Displaying and highlighting code on web page

displaying and highlighting code on web page

Do you read, write and speak code? Learning to share your code in articles, forums and blog posts is very important part of your growth. Whether you just a newbie starting to learn programming or high-ranking super-talented developer on GitHub, you need to showcase your programming skills.

Syntax highlighting makes the code easier to read, while understanding is vital when reading code. Syntax highlighting is widely used in online coding courses and tutorials, sophisticated text editors for code, markup and prose, code hosting, forums, wikis and other applications.

Let’s look at how to display source code in different programming languages on web page, and compare most popular Syntax Highlighters based on JavaScript libraries. How can we display source code in HTML page? Two HTML tags <pre> and <code> used to display code. According to W3C, <code> tag defines a piece of computer code. The <pre> tag defines preformatted text displayed in a fixed-width font, which preserves both spaces and line breaks.
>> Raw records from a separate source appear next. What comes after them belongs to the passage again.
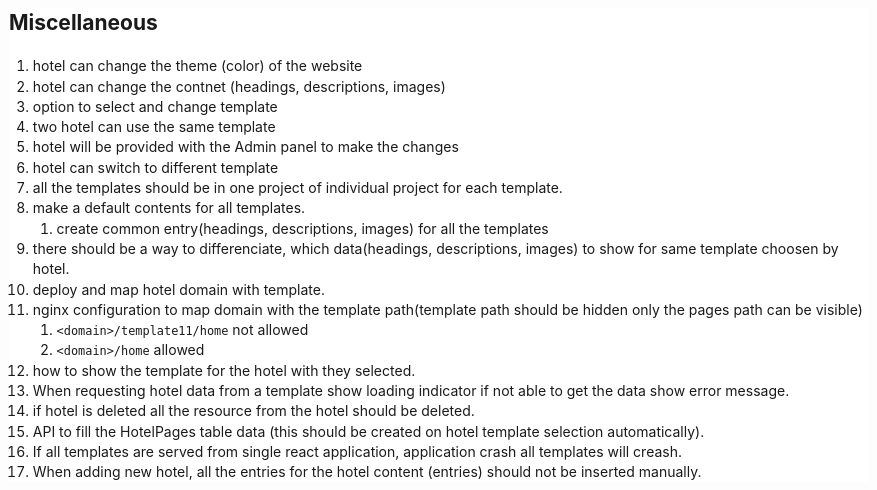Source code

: ## Miscellaneous

1. hotel can change the theme (color) of the website
1. hotel can change the contnet (headings, descriptions, images)
1. option to select and change template
1. two hotel can use the same template
1. hotel will be provided with the Admin panel to make the changes
1. hotel can switch to different template
1. all the templates should be in one project of individual project for each template.
1. make a default contents for all templates.
   1. create common entry(headings, descriptions, images) for all the templates
1. there should be a way to differenciate, which data(headings, descriptions, images) to show for same template choosen by hotel.
1. deploy and map hotel domain with template.
1. nginx configuration to map domain with the template path(template path should be hidden only the pages path can be visible)
   1. `<domain>/template11/home` not allowed
   1. `<domain>/home` allowed
1. how to show the template for the hotel with they selected.
1. When requesting hotel data from a template show loading indicator if not able to get the data show error message.
1. if hotel is deleted all the resource from the hotel should be deleted.
1. API to fill the HotelPages table data (this should be created on hotel template selection automatically).
1. If all templates are served from single react application, application crash all templates will creash.
1. When adding new hotel, all the entries for the hotel content (entries) should not be inserted manually.

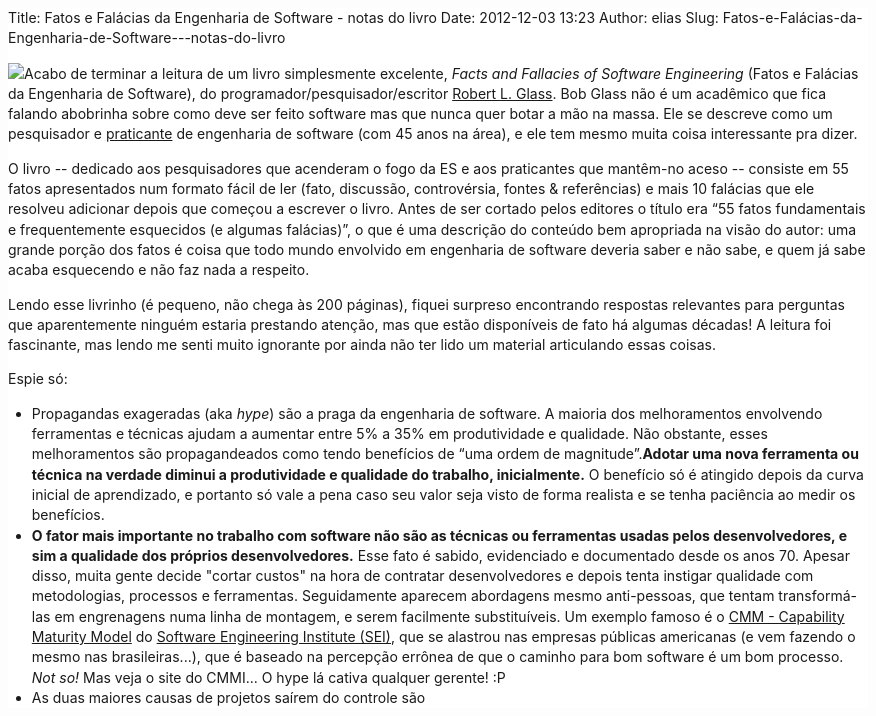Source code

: Title: Fatos e Falácias da Engenharia de Software - notas do livro
Date: 2012-12-03 13:23
Author: elias
Slug: Fatos-e-Falácias-da-Engenharia-de-Software---notas-do-livro

[![](http://codinghorror.typepad.com/.a/6a0120a85dcdae970b012877703e5c970c-pi)](http://www.amazon.com/Facts-Fallacies-Software-Engineering-Robert/dp/0321117425)Acabo
de terminar a leitura de um livro simplesmente excelente, *Facts and
Fallacies of Software Engineering* (Fatos e Falácias da Engenharia de
Software), do programador/pesquisador/escritor [Robert L.
Glass](https://en.wikipedia.org/wiki/Robert_L._Glass). Bob Glass não é
um acadêmico que fica falando abobrinha sobre como deve ser feito
software mas que nunca quer botar a mão na massa. Ele se descreve como
um pesquisador e <span
style="text-decoration: underline;">praticante</span> de engenharia de
software (com 45 anos na área), e ele tem mesmo muita coisa interessante
pra dizer.

O livro -- dedicado aos pesquisadores que acenderam o fogo da ES e aos
praticantes que mantêm-no aceso -- consiste em 55 fatos apresentados num
formato fácil de ler (fato, discussão, controvérsia, fontes &
referências) e mais 10 falácias que ele resolveu adicionar depois que
começou a escrever o livro. Antes de ser cortado pelos editores o título
era “55 fatos fundamentais e frequentemente esquecidos (e algumas
falácias)”, o que é uma descrição do conteúdo bem apropriada na visão do
autor: uma grande porção dos fatos é coisa que todo mundo envolvido em
engenharia de software deveria saber e não sabe, e quem já sabe acaba
esquecendo e não faz nada a respeito.

Lendo esse livrinho (é pequeno, não chega às 200 páginas), fiquei
surpreso encontrando respostas relevantes para perguntas que
aparentemente ninguém estaria prestando atenção, mas que estão
disponíveis de fato há algumas décadas! A leitura foi fascinante, mas
lendo me senti muito ignorante por ainda não ter lido um material
articulando essas coisas.

Espie só:

-   Propagandas exageradas (aka *hype*) são a praga da engenharia de
    software. A maioria dos melhoramentos envolvendo ferramentas e
    técnicas ajudam a aumentar entre 5% a 35% em produtividade e
    qualidade. Não obstante, esses melhoramentos são propagandeados como
    tendo benefícios de “uma ordem de magnitude”.**Adotar uma nova
    ferramenta ou técnica na verdade diminui a produtividade e qualidade
    do trabalho, inicialmente.** O benefício só é atingido depois da
    curva inicial de aprendizado, e portanto só vale a pena caso seu
    valor seja visto de forma realista e se tenha paciência ao medir os
    benefícios.
-   **O fator mais importante no trabalho com software não são as
    técnicas ou ferramentas usadas pelos desenvolvedores, e sim a
    qualidade dos próprios desenvolvedores.** Esse fato é sabido,
    evidenciado e documentado desde os anos 70. Apesar disso, muita
    gente decide "cortar custos" na hora de contratar desenvolvedores e
    depois tenta instigar qualidade com metodologias, processos e
    ferramentas. Seguidamente aparecem abordagens mesmo anti-pessoas,
    que tentam transformá-las em engrenagens numa linha de montagem, e
    serem facilmente substituíveis. Um exemplo famoso é o [CMM -
    Capability Maturity
    Model](http://en.wikipedia.org/wiki/Capability_Maturity_Model) do
    [Software Engineering Institute
    (SEI)](http://en.wikipedia.org/wiki/Software_Engineering_Institute),
    que se alastrou nas empresas públicas americanas (e vem fazendo o
    mesmo nas brasileiras...), que é baseado na percepção errônea de que
    o caminho para bom software é um bom processo. *Not so!* Mas veja o
    site do CMMI... O hype lá cativa qualquer gerente! :P
-   As duas maiores causas de projetos saírem do controle são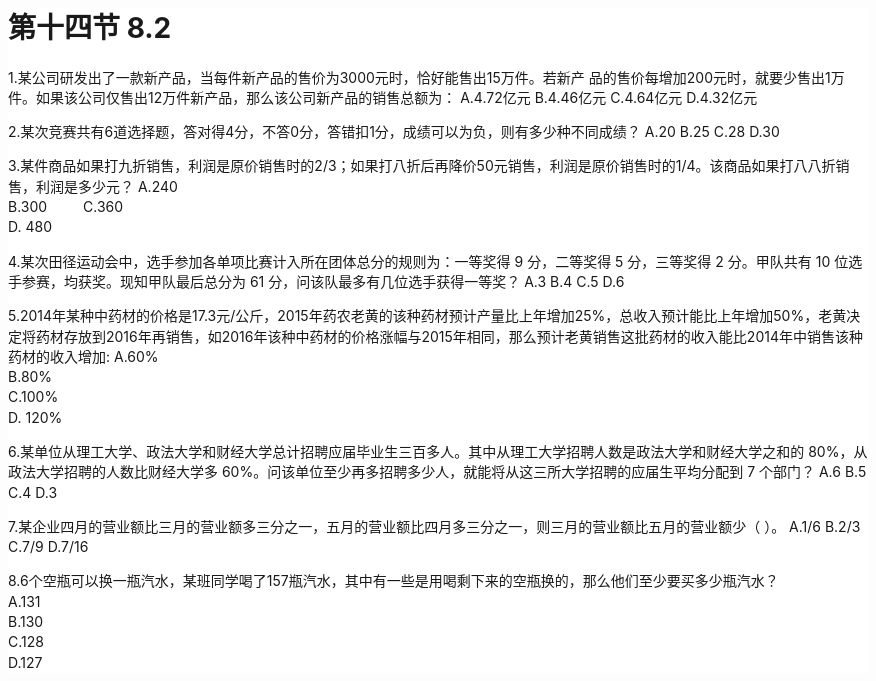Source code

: 

# 第十四节 8.2



1.某公司研发出了一款新产品，当每件新产品的售价为3000元时，恰好能售出15万件。若新产 品的售价每增加200元时，就要少售出1万件。如果该公司仅售出12万件新产品，那么该公司新产品的销售总额为： 
A.4.72亿元 
B.4.46亿元 
C.4.64亿元 
D.4.32亿元 

2.某次竞赛共有6道选择题，答对得4分，不答0分，答错扣1分，成绩可以为负，则有多少种不同成绩？
A.20
B.25
C.28
D.30

3.某件商品如果打九折销售，利润是原价销售时的2/3；如果打八折后再降价50元销售，利润是原价销售时的1/4。该商品如果打八八折销售，利润是多少元？
A.240　  　         
B.300　             　
C.360   　　         
D. 480

4.某次田径运动会中，选手参加各单项比赛计入所在团体总分的规则为：一等奖得 9 分，二等奖得 5 分，三等奖得 2 分。甲队共有 10 位选手参赛，均获奖。现知甲队最后总分为 61 分，问该队最多有几位选手获得一等奖？ 
A.3 
B.4 
C.5 
D.6

5.2014年某种中药材的价格是17.3元/公斤，2015年药农老黄的该种药材预计产量比上年增加25%，总收入预计能比上年增加50%，老黄决定将药材存放到2016年再销售，如2016年该种中药材的价格涨幅与2015年相同，那么预计老黄销售这批药材的收入能比2014年中销售该种药材的收入增加:
A.60%   
B.80%   
C.100%   
D. 120%

6.某单位从理工大学、政法大学和财经大学总计招聘应届毕业生三百多人。其中从理工大学招聘人数是政法大学和财经大学之和的 80%，从政法大学招聘的人数比财经大学多 60%。问该单位至少再多招聘多少人，就能将从这三所大学招聘的应届生平均分配到 7 个部门？ 
A.6 
B.5 
C.4 
D.3

7.某企业四月的营业额比三月的营业额多三分之一，五月的营业额比四月多三分之一，则三月的营业额比五月的营业额少（ ）。 
A.1/6 
B.2/3 
C.7/9 
D.7/16

8.6个空瓶可以换一瓶汽水，某班同学喝了157瓶汽水，其中有一些是用喝剩下来的空瓶换的，那么他们至少要买多少瓶汽水？  
A.131    
B.130    
C.128    
D.127
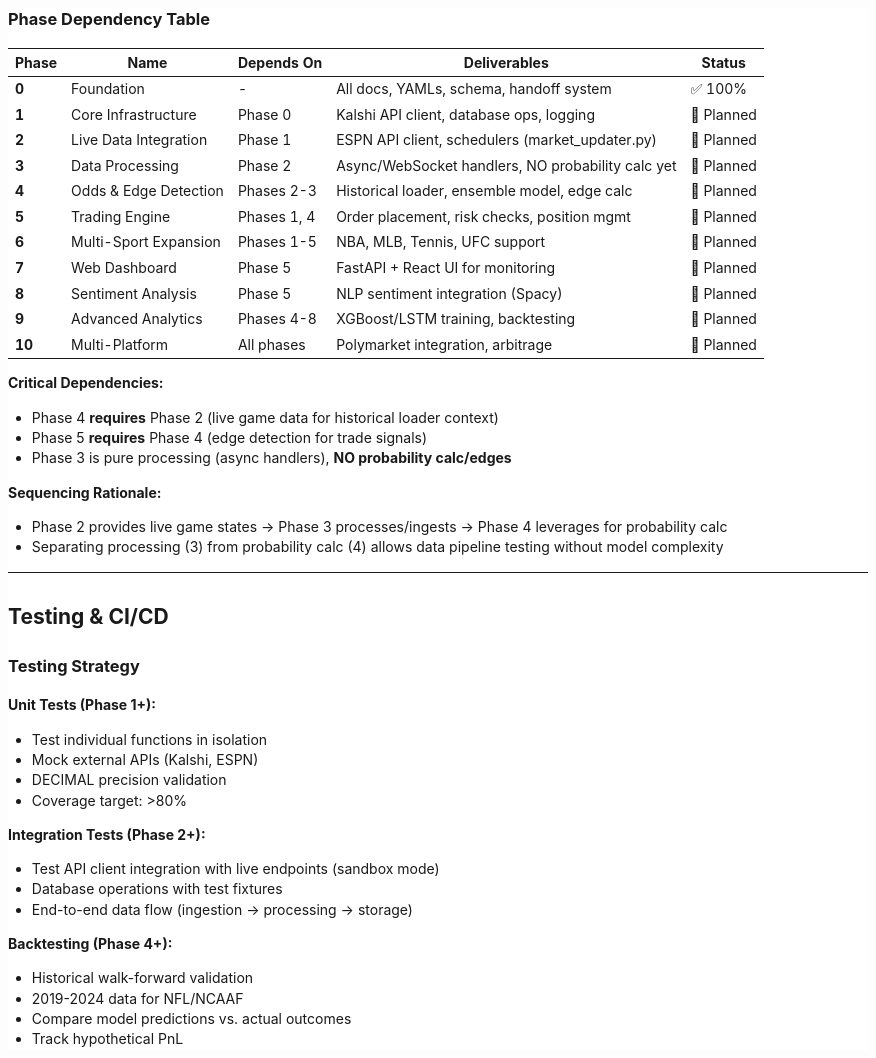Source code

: ### Phase Dependency Table

| Phase | Name | Depends On | Deliverables | Status |
|-------|------|------------|--------------|--------|
| **0** | Foundation | - | All docs, YAMLs, schema, handoff system | ✅ 100% |
| **1** | Core Infrastructure | Phase 0 | Kalshi API client, database ops, logging | 🔵 Planned |
| **2** | Live Data Integration | Phase 1 | ESPN API client, schedulers (market_updater.py) | 🔵 Planned |
| **3** | Data Processing | Phase 2 | Async/WebSocket handlers, NO probability calc yet | 🔵 Planned |
| **4** | Odds & Edge Detection | Phases 2-3 | Historical loader, ensemble model, edge calc | 🔵 Planned |
| **5** | Trading Engine | Phases 1, 4 | Order placement, risk checks, position mgmt | 🔵 Planned |
| **6** | Multi-Sport Expansion | Phases 1-5 | NBA, MLB, Tennis, UFC support | 🔵 Planned |
| **7** | Web Dashboard | Phase 5 | FastAPI + React UI for monitoring | 🔵 Planned |
| **8** | Sentiment Analysis | Phase 5 | NLP sentiment integration (Spacy) | 🔵 Planned |
| **9** | Advanced Analytics | Phases 4-8 | XGBoost/LSTM training, backtesting | 🔵 Planned |
| **10** | Multi-Platform | All phases | Polymarket integration, arbitrage | 🔵 Planned |

**Critical Dependencies:**
- Phase 4 **requires** Phase 2 (live game data for historical loader context)
- Phase 5 **requires** Phase 4 (edge detection for trade signals)
- Phase 3 is pure processing (async handlers), **NO probability calc/edges**

**Sequencing Rationale:**
- Phase 2 provides live game states → Phase 3 processes/ingests → Phase 4 leverages for probability calc
- Separating processing (3) from probability calc (4) allows data pipeline testing without model complexity

---

## Testing & CI/CD

### Testing Strategy

**Unit Tests (Phase 1+):**
- Test individual functions in isolation
- Mock external APIs (Kalshi, ESPN)
- DECIMAL precision validation
- Coverage target: >80%

**Integration Tests (Phase 2+):**
- Test API client integration with live endpoints (sandbox mode)
- Database operations with test fixtures
- End-to-end data flow (ingestion → processing → storage)

**Backtesting (Phase 4+):**
- Historical walk-forward validation
- 2019-2024 data for NFL/NCAAF
- Compare model predictions vs. actual outcomes
- Track hypothetical PnL
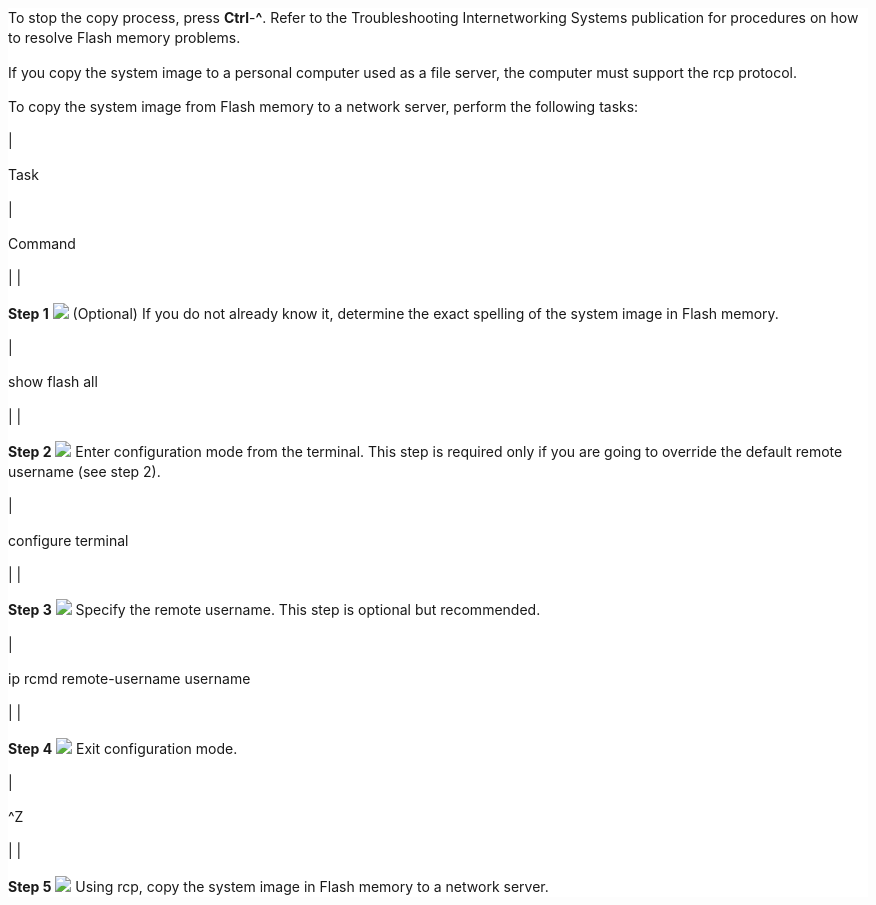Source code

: To stop the copy process, press **Ctrl**-**^**. Refer to the Troubleshooting Internetworking Systems publication for procedures on how to resolve Flash memory problems.

If you copy the system image to a personal computer used as a file server, the computer must support the rcp protocol.

To copy the system image from Flash memory to a network server, perform the following tasks:

\| 

Task

 \| 

Command

 \|
\| 

**Step 1** ![](https://www.cisco.com/en/US/i/templates/blank.gif)
(Optional) If you do not already know it, determine the exact spelling of the system image in Flash memory.

 \| 

show flash all

 \|
\| 

**Step 2** ![](https://www.cisco.com/en/US/i/templates/blank.gif)
Enter configuration mode from the terminal. This step is required only if you are going to override the default remote username (see step 2).

 \| 

configure terminal

 \|
\| 

**Step 3** ![](https://www.cisco.com/en/US/i/templates/blank.gif)
Specify the remote username. This step is optional but recommended.

 \| 

ip rcmd remote-username username

 \|
\| 

**Step 4** ![](https://www.cisco.com/en/US/i/templates/blank.gif)
Exit configuration mode.

 \| 

^Z

 \|
\| 

**Step 5** ![](https://www.cisco.com/en/US/i/templates/blank.gif)
Using rcp, copy the system image in Flash memory to a network server.
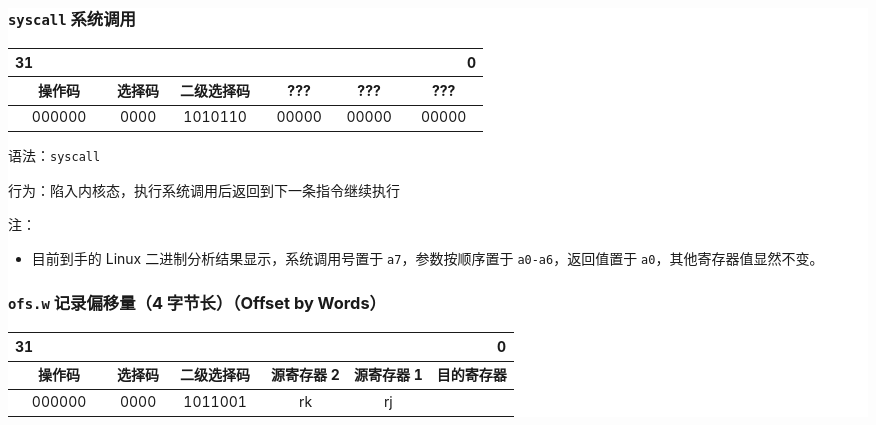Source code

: ### `syscall` 系统调用

<table>
<thead>
<tr>
<th>31</th><th></th><th></th><th></th><th></th><th></th><th></th><th></th>
<th></th><th></th><th></th><th></th><th></th><th></th><th></th><th></th>
<th></th><th></th><th></th><th></th><th></th><th></th><th></th><th></th>
<th></th><th></th><th></th><th></th><th></th><th></th><th></th><th>0</th>
</tr>
<tr>
<th colspan="6">操作码</th>
<th colspan="4">选择码</th>
<th colspan="7">二级选择码</th>
<th colspan="5">???</th>
<th colspan="5">???</th>
<th colspan="5">???</th>
</tr>
</thead>
<tbody>
<tr>
<td align="center" colspan="6">000000</td>
<td align="center" colspan="4">0000</td>
<td align="center" colspan="7">1010110</td>
<td align="center" colspan="5">00000</td>
<td align="center" colspan="5">00000</td>
<td align="center" colspan="5">00000</td>
</tr>
</tbody>
</table>

语法：`syscall`

行为：陷入内核态，执行系统调用后返回到下一条指令继续执行

注：

* 目前到手的 Linux 二进制分析结果显示，系统调用号置于 `a7`，参数按顺序置于 `a0-a6`，返回值置于 `a0`，其他寄存器值显然不变。

### `ofs.w` 记录偏移量（4 字节长）（Offset by Words）

<table>
<thead>
<tr>
<th>31</th><th></th><th></th><th></th><th></th><th></th><th></th><th></th>
<th></th><th></th><th></th><th></th><th></th><th></th><th></th><th></th>
<th></th><th></th><th></th><th></th><th></th><th></th><th></th><th></th>
<th></th><th></th><th></th><th></th><th></th><th></th><th></th><th>0</th>
</tr>
<tr>
<th colspan="6">操作码</th>
<th colspan="4">选择码</th>
<th colspan="7">二级选择码</th>
<th colspan="5">源寄存器 2</th>
<th colspan="5">源寄存器 1</th>
<th colspan="5">目的寄存器</th>
</tr>
</thead>
<tbody>
<tr>
<td align="center" colspan="6">000000</td>
<td align="center" colspan="4">0000</td>
<td align="center" colspan="7">1011001</td>
<td align="center" colspan="5">rk</td>
<td align="center" colspan="5">rj</td>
1. Using <pre>, <code> tags and character entities

Let's display a block of HTML elements on a web page. Simply drop <code> tag around HTML block of elements you want to display. However, what you will find is that even with the <code> tags surrounding the bit of HTML in question, it will still be processed as HTML and rendered by the browser. What we can do is replace all of the special characters with the appropriate character references to prevent the browser from processing the code. Using different HTML character entities like &lt; (<), and &gt; (>), we can display the source code as HTML markup.

Alternatively you can use regex to replace any character in a given unicode range with its html entity equivalent. The code would look something like this:

var encodedStr = rawStr.replace(/[\u00A0-\u9999<>\&]/gim, function(i) {
   return '&#'+i.charCodeAt(0)+';'; 
});

This code will replace all characters in the given range (unicode 00A0 - 9999, as well as ampersand, greater & less than) with their html entity equivalents, which is simply &#nnn; where nnn is the unicode value we get from charCodeAt.

The above base code does not use jQuery. Alternatively you can use jQuery tool for speeding up the process of character replacement. After using this character replacement tool you still have to style it with correct and readable indentation.

Making these conversions does not solve all the problems. Make sure you're using UTF8 character encoding, and your database is storing the strings in UTF8.

Syntax Highlighters

Deploying syntax highlighter on your web page is pretty straightforward and easy. It simplifies and speeds up your work. GitHub is the best place to check and compare all recent versions of syntax highlighters.

HighlightJS

HighlightJS undisputably is #1 code syntax highlight javascript library beating with ease all competitors with the whopping 12,800-star rank on GitHub. It supports 176 languages and 79 styles, has automatic language detection, multi-language code highlighting, available for node.js, works with any markup and compatible with any js framework. You can also download a custom bundle including only the languages you need. Please note that commit activity for highlight.js is consistently high in comparison to other libraries such as google code-prettify used by StackOverflow.

The tags/classes it generates are quite extensive, and they are nicely nested, so you can do some cool things with CSS to make a really nice color scheme. It can detect nested code blocks, such as CSS inside HTML, and highlight both languages correctly in the same snippet.

Prism

Prism is a lightweight, extensible syntax highlighter, built with modern web standards in mind. It is dead simple in use - just include prism.css, prism.js on your page and use proper HTML5 code tags. The core file is 2KB minified and gzipped with each extra language and theme adding 100 - 500 bytes. Prism makes very easy to define new languages. The only thing you need is a good understanding of regular expressions.

Prism encourages good author practices. Other highlighters encourage or even force you to use elements that are semantically wrong, like <pre> (on its own) or <script>. Prism forces you to use the correct element for marking up code <code> - on its own for inline code, or inside a <pre> for blocks of code. In addition, the language is defined through the way recommended in the HTML5 draft: through a language-xxxx class.

SyntaxHighlighter

SyntaxHighlighter is an open source JavaScript client side code syntax highlighter for the web and web-apps. It was originally created in 2004 and is still maintained by Alex Gorbatchev and other contributors. The history of this project predates majority of the common web technologies and it has been a challenge for Alex to dedicate time and effort to keep it up to date. SyntaxHighlighter is currently used and has been used in the past by Microsoft, Apache, Mozilla, Yahoo, Wordpress, Bug Labs, Freshbooks and many other companies and blogs.

The commit activity and update for this JavaScript library is not high. Updates happen once in half a year, while previously mentioned Highlight.js and Prism maintained almost every day.